• **About this task**
The word "teaspoons" occurs in some of the lines below; copy each of those lines.

Start of Records supplied

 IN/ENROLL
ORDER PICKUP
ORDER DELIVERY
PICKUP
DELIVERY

End of Records supplied
Start of Records supplied

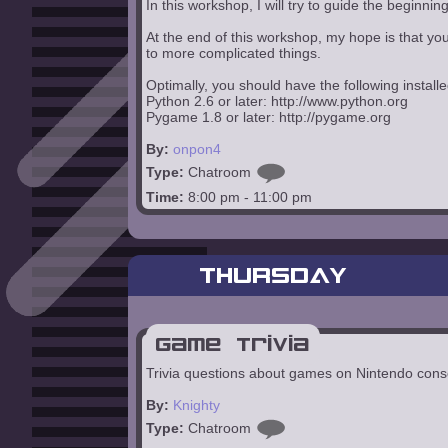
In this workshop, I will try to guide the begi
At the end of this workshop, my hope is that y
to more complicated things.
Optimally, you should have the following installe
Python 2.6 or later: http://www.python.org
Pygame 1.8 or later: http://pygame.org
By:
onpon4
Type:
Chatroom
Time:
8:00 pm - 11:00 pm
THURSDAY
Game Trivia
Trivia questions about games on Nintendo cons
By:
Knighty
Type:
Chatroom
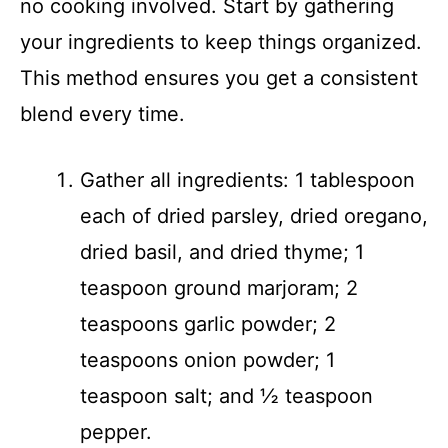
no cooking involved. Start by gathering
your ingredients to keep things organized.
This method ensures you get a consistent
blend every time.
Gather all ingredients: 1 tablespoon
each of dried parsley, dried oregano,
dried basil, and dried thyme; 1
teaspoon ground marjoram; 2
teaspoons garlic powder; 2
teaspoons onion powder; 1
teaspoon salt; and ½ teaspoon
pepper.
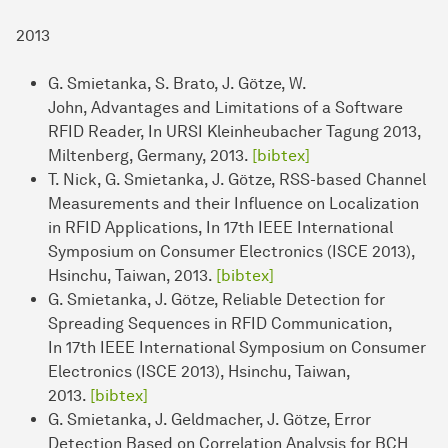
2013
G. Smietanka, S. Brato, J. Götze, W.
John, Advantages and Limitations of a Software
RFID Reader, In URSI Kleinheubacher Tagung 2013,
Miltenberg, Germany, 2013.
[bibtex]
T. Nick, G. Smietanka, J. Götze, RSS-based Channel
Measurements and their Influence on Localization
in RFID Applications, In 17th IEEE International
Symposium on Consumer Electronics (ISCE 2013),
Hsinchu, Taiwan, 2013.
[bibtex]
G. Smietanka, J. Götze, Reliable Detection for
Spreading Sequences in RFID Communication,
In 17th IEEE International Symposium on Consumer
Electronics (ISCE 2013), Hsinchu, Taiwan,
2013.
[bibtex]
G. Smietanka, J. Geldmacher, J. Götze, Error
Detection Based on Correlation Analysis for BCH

End of Records supplied

• **Answer section**
teaspoons garlic powder; 2
teaspoons onion powder; 1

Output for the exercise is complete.